Corría el prometedor año 2008. Pocos meses antes de que Barack Obama se proclamara como el primer presidente afroamericano de los Estados Unidos, muchos kilómetros más allá de Washington, en España, una ambiciosa ciudad daba sus primeros pasos para convertirse en icono mundial. Valencia también quería hacer historia.
Fue un agosto muy caluroso en la ciudad. El Papa Benedicto XVI ya había dado su bendición a nuestro particular mausoleo, la Ciudad de las Artes y las Ciencias, que se alzaba imponente desde principios del nuevo siglo. Pero aquel mes de agosto la multitud se congregaría apenas unos cuantos metros más allá, a orillas del mar, junto al puerto.
Ecclestone y su tropa llegaban a nuestra Valencia con aires de grandeza. Desde casi cualquier punto de la ciudad se podía escuchar el rugir incesante de sus motores, el aletear de las alas de unos helicópteros que no perdían detalle, el murmullo de una masa expectante, ensimismada y pletórica por lo que debía llegar.

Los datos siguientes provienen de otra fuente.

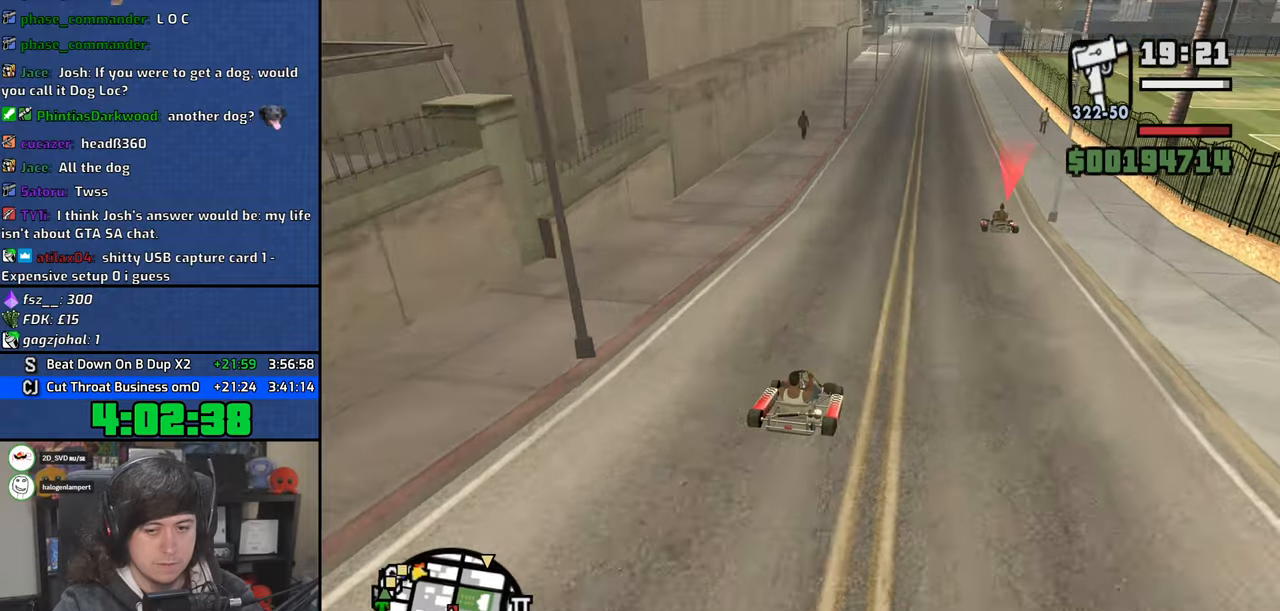
{"keys": ["w"], "mouse": [], "events": []}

Las cámaras nos contaron el triunfo de Felipe Massa, y el fracaso del nuevo aunque decepcionante Renault de Fernando Alonso. Filmaron cómo los coches tomaban la curva del puente en pleno centro del puerto, cómo afrontaban la recta final acariciando la playa de Las Arenas, tomaron imágenes aéreas, planos que sobrevolaban l’Hemisfèric, que hacían zoom a un palco orgulloso de acoger a los más ilustres personajes del momento.
Pero lo que los objetivos no pudieron ver fueron aquellas pequeñas casas que, tras las gradas del circuito, permanecían tapadas, calladas y bien calladas, bajo una grandísima lona publicitaria. Ni el Cabanyal ni el Nazaret estaban invitados a aquella fastuosa fiesta privada.
Hoy, unos cuantos años más tarde, leemos en prensa que George Clooney será el protagonista de unos estupendos planos en la ya archiconocida Ciudad de las Artes y las Ciencias. Él poco tiene que ver con el bueno de Bernie, pero seguro que en su película tampoco aparecen las baldosas podridas del Museo de las Ciencias, el techo inacabado del Ágora, los peces mareados del Oceanogràfic, el agujero económico del puente de Calatrava… La única diferencia es que ya hace bastante tiempo que Valencia ha dejado de ser aquella prometedora ciudad que soñaba con aparecer en los periódicos para convertirse, ahora sí, en la verdadera líder, la referente, la punta del iceberg de un país manchado por la codicia y la corrupción.
Podemos estar orgullosos. Y es que el objetivo está más que logrado. Al menos en algo somos los mejores. Estamos en el mapa.